Exploration-Exploitation Dilemma Solving Methods Medium article for this repo - HERE In ths repo I implemented two techniques for tackling mentioned t

Aman Mishra 6 Jan 25, 2022
Creating a Linear Program Solver by Implementing the Simplex Method in Python with NumPy

Creating a Linear Program Solver by Implementing the Simplex Method in Python with NumPy Simplex Algorithm is a popular algorithm for linear programmi

Reda BELHAJ 2 Oct 12, 2022
SegNet model implemented using keras framework

keras-segnet Implementation of SegNet-like architecture using keras. Current version doesn't support index transferring proposed in SegNet article, so

185 Aug 30, 2022
Multiple Object Extraction from Aerial Imagery with Convolutional Neural Networks

This is an implementation of Volodymyr Mnih's dissertation methods on his Massachusetts road & building dataset and my original methods that are publi

Shunta Saito 255 Sep 07, 2022
Neural network for recognizing the gender of people in photos

Neural Network For Gender Recognition How to test it? Install requirements.txt file using pip install -r requirements.txt command Run nn.py using pyth

Valery Chapman 1 Sep 18, 2022
Code for "Multi-View Multi-Person 3D Pose Estimation with Plane Sweep Stereo"

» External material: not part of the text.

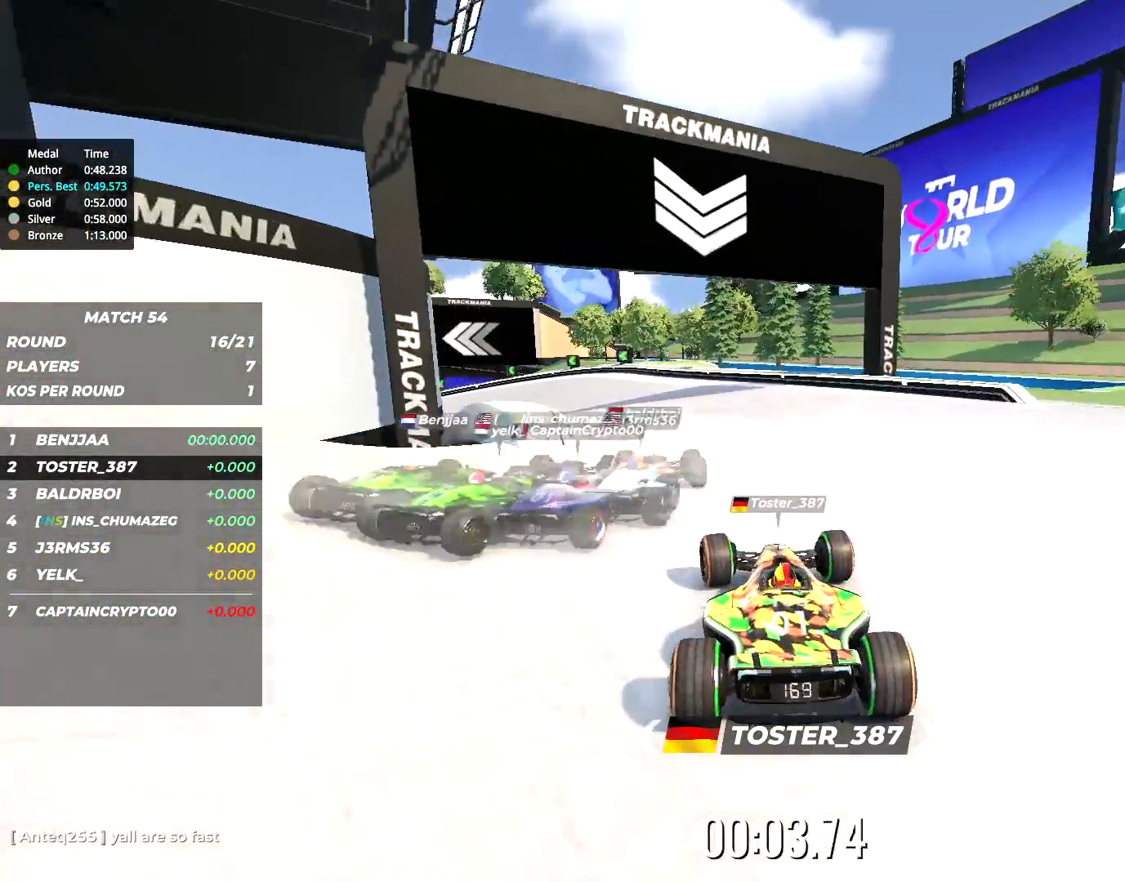
{"keys": ["left", "up"], "events": [[150, "left", "up"], [250, "left", "down"]]}
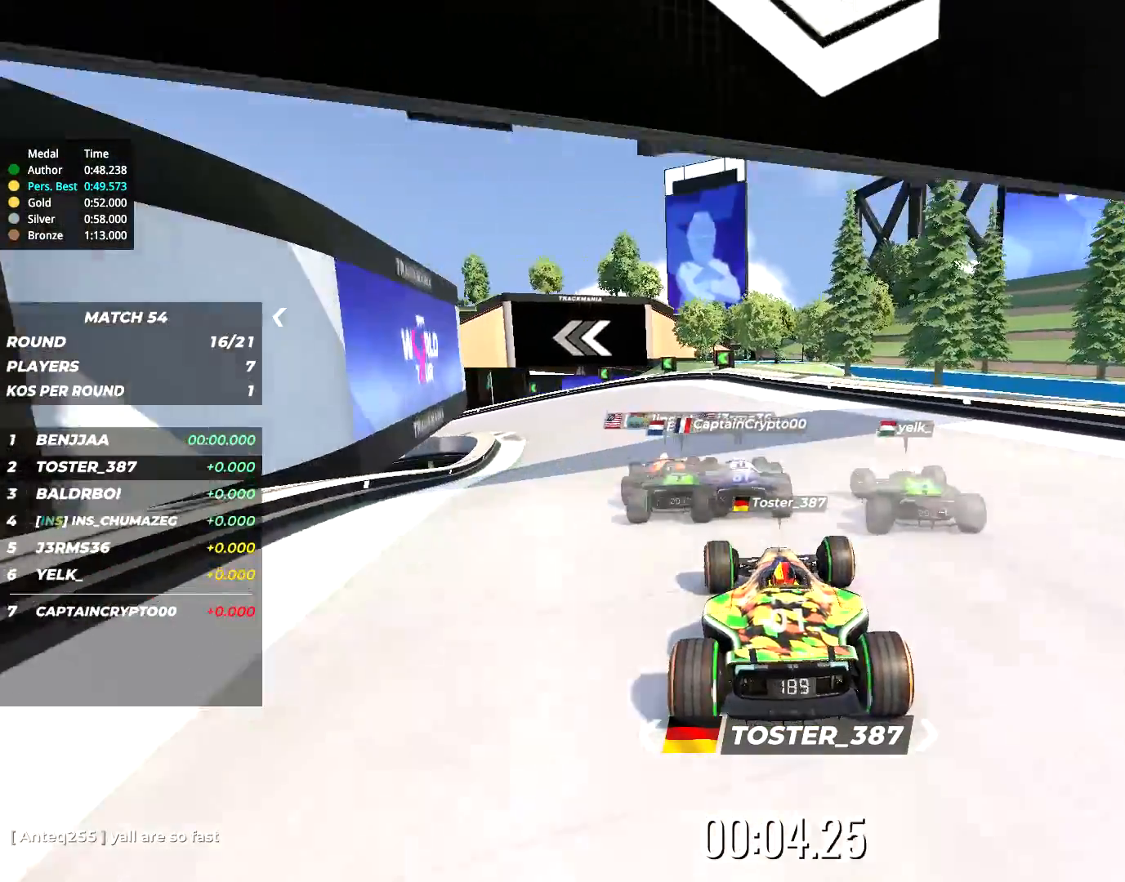
{"keys": ["left", "up"], "events": []}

Multi-View Multi-Person 3D Pose Estimation with Plane Sweep Stereo This repository includes the source code for our CVPR 2021 paper on multi-view mult

Jiahao Lin 66 Jan 04, 2023
Codes and models of NeurIPS2021 paper - DominoSearch: Find layer-wise fine-grained N:M sparse schemes from dense neural networks

DominoSearch This is repository for codes and models of NeurIPS2021 paper - DominoSearch: Find layer-wise fine-grained N:M sparse schemes from dense n

11 Sep 10, 2022
Video Background Music Generation with Controllable Music Transformer (ACM MM 2021 Oral)

CMT Code for paper Video Background Music Generation with Controllable Music Transformer (ACM MM 2021 Best Paper Award) [Paper] [Site] Directory Struc

Zhaokai Wang 198 Dec 27, 2022
This is the official repository of XVFI (eXtreme Video Frame Interpolation)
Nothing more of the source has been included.